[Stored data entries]

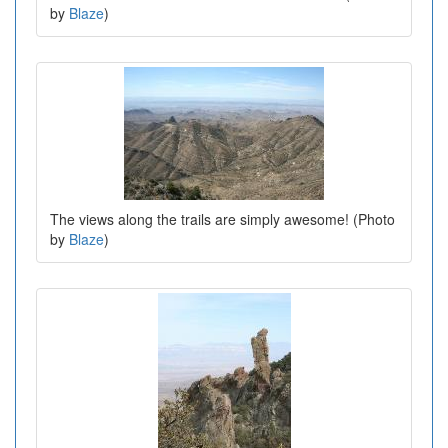
by
Blaze
)
The views along the trails are simply awesome! (Photo
by
Blaze
)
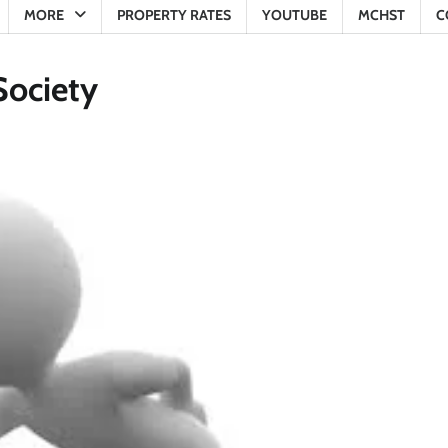
MORE
PROPERTY RATES
YOUTUBE
MCHST
C
Society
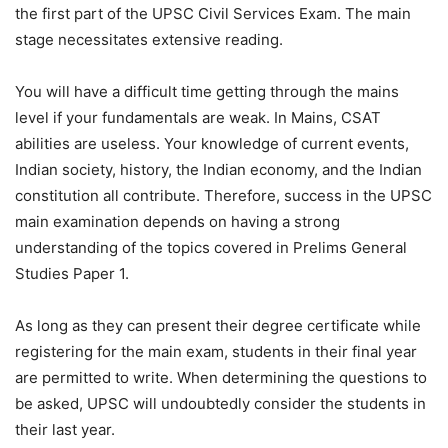
the first part of the UPSC Civil Services Exam. The main
stage necessitates extensive reading.
You will have a difficult time getting through the mains
level if your fundamentals are weak. In Mains, CSAT
abilities are useless. Your knowledge of current events,
Indian society, history, the Indian economy, and the Indian
constitution all contribute. Therefore, success in the UPSC
main examination depends on having a strong
understanding of the topics covered in Prelims General
Studies Paper 1.
As long as they can present their degree certificate while
registering for the main exam, students in their final year
are permitted to write. When determining the questions to
be asked, UPSC will undoubtedly consider the students in
their last year.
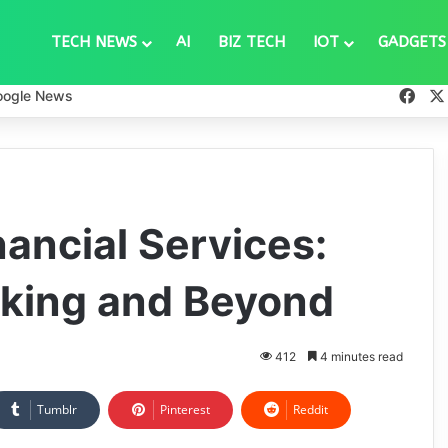
TECH NEWS
AI
BIZ TECH
IOT
GADGETS
Fac
oogle News
ancial Services:
nking and Beyond
412
4 minutes read
Tumblr
Pinterest
Reddit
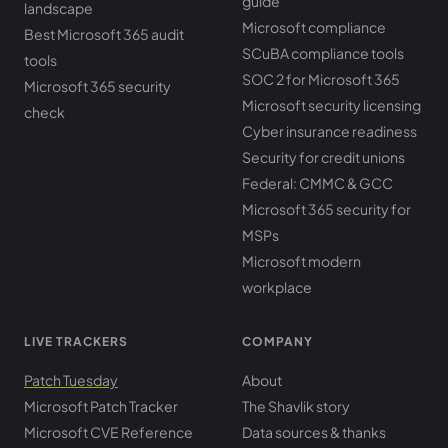
guide
landscape
Microsoft compliance
Best Microsoft 365 audit
SCuBA compliance tools
tools
SOC 2 for Microsoft 365
Microsoft 365 security
Microsoft security licensing
check
Cyber insurance readiness
Security for credit unions
Federal: CMMC & GCC
Microsoft 365 security for
MSPs
Microsoft modern
workplace
LIVE TRACKERS
COMPANY
Patch Tuesday
About
Microsoft Patch Tracker
The Shavlik story
Microsoft CVE Reference
Data sources & thanks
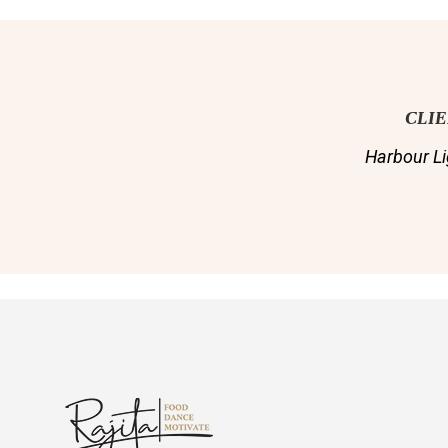
CLI
Harbour Li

EXERCISE REQUIREMENTS —
In the entries above, find the line containing "Microsoft CVE Reference". Transcribe it and every later line to the end, exactly, and leave out the pictures.

OUTPUT BELOW —
Microsoft CVE Reference
Data sources & thanks
CLI
Harbour Li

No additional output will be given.